#### DOCUMENT EXTRACT
On Wed, Jan 31, 2024 at 06:31:11PM +0800, peterx@redhat.com wrote:
> From: Peter Xu <peterx@redhat.com>
>
> Now multifd's logic is designed to have no spurious wakeup. I still
> remember a talk to Juan and he seems to agree we should drop it now, and if
> my memory was right it was there because multifd used to hit that when
> still debugging.
>
> Let's drop it and see what can explode; as long as it's not reaching
> soft-freeze.
>
> Signed-off-by: Peter Xu <peterx@redhat.com>
> ---
> migration/multifd.c | 3 ---
> 1 file changed, 3 deletions(-)
>
> diff --git a/migration/multifd.c b/migration/multifd.c
> index 0f22646f95..bd0e3ea1a5 100644
> --- a/migration/multifd.c
> +++ b/migration/multifd.c
> @@ -766,9 +766,6 @@ static void *multifd_send_thread(void *opaque)
> p->pending_sync = false;
> qemu_mutex_unlock(&p->mutex);
> qemu_sem_post(&p->sem_sync);
> - } else {
> - qemu_mutex_unlock(&p->mutex);
> - /* sometimes there are spurious wakeups */
> }
> }
>
> --
> 2.43.0
>
While removing this is still the goal, I just noticed that _if_ something
spurious wakeup happens then this will not crash qemu, but instead it'll
cause mutex locked forever and deadlock.

#### BRIEF 1
In the multifd patch email, what does the reply say will happen if a spurious wakeup occurs once the removed lines are gone?
#### BRIEF 2
Continue the multifd patch email from its final sentence.

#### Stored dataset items
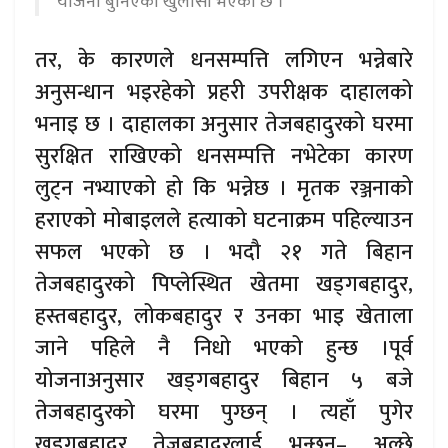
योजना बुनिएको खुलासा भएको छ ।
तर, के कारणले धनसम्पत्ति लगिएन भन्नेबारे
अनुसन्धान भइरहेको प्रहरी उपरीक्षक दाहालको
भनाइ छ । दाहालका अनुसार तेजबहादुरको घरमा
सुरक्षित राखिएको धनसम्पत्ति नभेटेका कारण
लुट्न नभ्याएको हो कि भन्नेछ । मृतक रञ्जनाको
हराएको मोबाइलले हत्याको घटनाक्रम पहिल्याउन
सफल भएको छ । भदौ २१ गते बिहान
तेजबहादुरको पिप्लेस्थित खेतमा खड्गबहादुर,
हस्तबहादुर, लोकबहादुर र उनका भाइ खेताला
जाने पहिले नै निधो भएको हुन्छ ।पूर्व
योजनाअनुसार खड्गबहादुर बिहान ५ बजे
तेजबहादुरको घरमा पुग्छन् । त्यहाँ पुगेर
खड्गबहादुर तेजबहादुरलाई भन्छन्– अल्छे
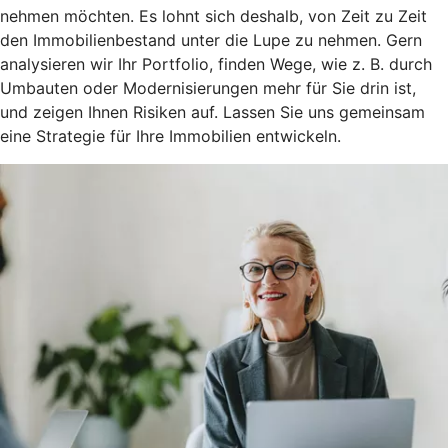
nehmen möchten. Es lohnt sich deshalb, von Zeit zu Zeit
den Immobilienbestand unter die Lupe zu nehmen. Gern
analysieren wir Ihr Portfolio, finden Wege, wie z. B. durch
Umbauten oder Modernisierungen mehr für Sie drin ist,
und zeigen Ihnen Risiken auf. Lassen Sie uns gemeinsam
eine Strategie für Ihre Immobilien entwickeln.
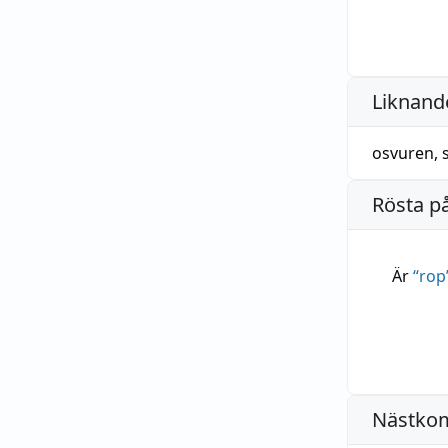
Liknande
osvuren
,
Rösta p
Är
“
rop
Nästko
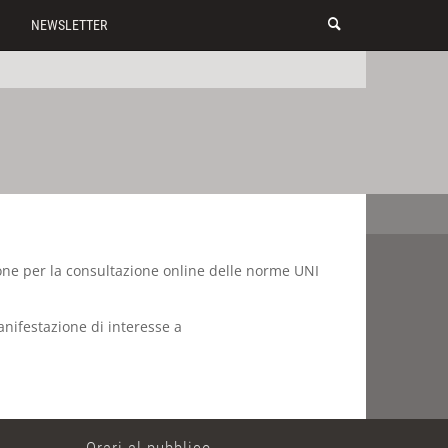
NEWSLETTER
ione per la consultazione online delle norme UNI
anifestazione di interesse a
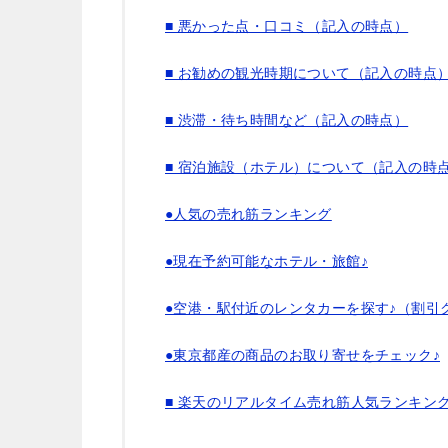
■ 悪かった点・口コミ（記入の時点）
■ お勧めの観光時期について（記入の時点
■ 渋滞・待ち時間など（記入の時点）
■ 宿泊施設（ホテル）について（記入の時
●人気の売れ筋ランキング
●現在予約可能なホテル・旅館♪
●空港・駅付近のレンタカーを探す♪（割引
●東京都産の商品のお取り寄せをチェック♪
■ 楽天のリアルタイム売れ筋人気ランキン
==
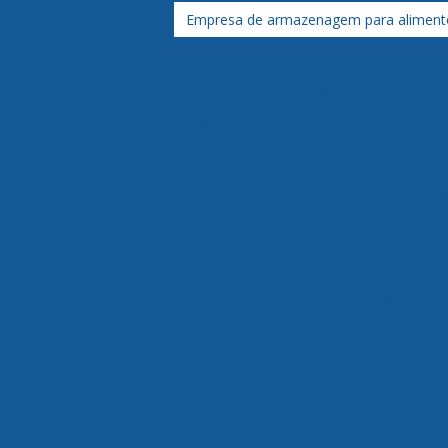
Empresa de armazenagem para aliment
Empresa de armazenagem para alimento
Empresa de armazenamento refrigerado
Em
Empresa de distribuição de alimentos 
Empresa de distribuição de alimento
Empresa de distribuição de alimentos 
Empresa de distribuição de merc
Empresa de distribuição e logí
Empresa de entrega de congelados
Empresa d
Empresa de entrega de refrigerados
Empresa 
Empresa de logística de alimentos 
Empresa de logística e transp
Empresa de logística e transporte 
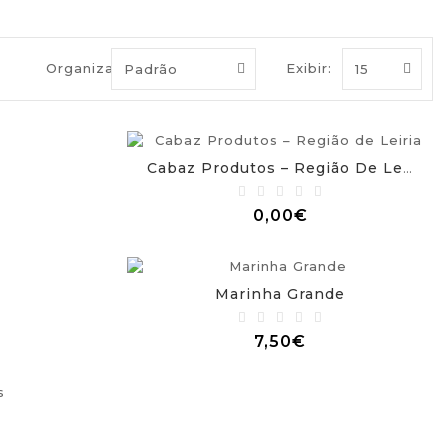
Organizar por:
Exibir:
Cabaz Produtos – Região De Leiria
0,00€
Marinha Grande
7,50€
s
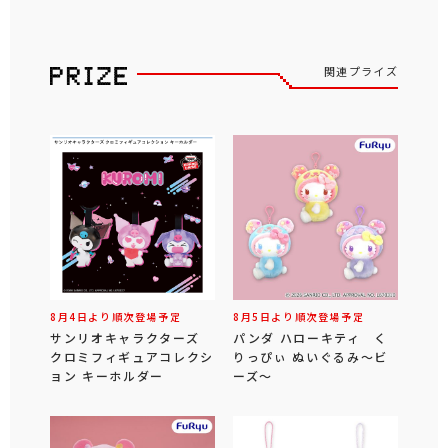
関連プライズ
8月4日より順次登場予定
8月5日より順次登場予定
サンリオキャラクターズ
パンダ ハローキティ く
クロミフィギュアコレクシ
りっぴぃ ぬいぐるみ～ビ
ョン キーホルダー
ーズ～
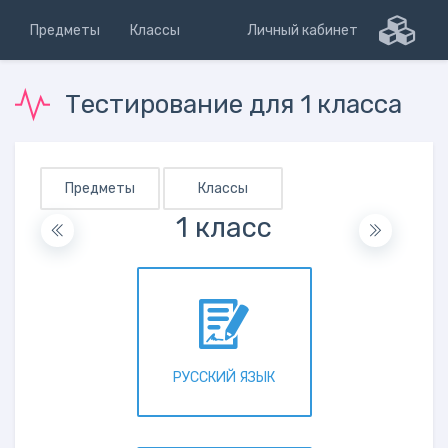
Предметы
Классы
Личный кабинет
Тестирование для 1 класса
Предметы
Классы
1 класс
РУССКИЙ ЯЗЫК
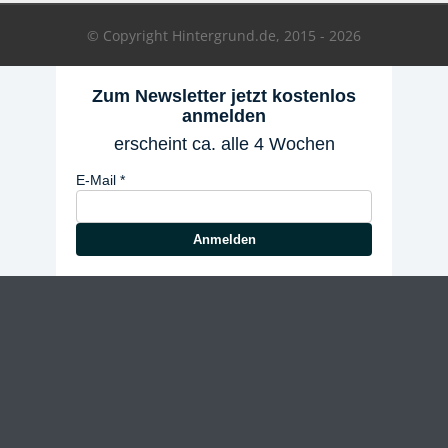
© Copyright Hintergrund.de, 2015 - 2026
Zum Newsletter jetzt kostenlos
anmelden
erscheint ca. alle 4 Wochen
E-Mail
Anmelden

#### EXERCISE ANSWER 1
It will not crash qemu; the mutex will stay locked forever and cause a deadlock.

#### EXERCISE ANSWER 2
A deadlock is less wanted than a crash in this case, so when I repost, I'll
make sure it crashes and does it hard, like squashing this in:
====
diff --git a/migration/multifd.c b/migration/multifd.c
index bd0e3ea1a5..89011f75d9 100644
--- a/migration/multifd.c
+++ b/migration/multifd.c
@@ -751,7 +751,9 @@ static void *multifd_send_thread(void *opaque)
p->next_packet_size = 0;
p->pending_job = false;
qemu_mutex_unlock(&p->mutex);
- } else if (p->pending_sync) {
+ } else {
+ /* If not a normal job, must be a sync request */
+ assert(p->pending_sync);
p->flags = MULTIFD_FLAG_SYNC;
multifd_send_fill_packet(p);
ret = qio_channel_write_all(p->c, (void *)p->packet,
====
Fabiano, I'll keep your ACK, but let me know otherwise..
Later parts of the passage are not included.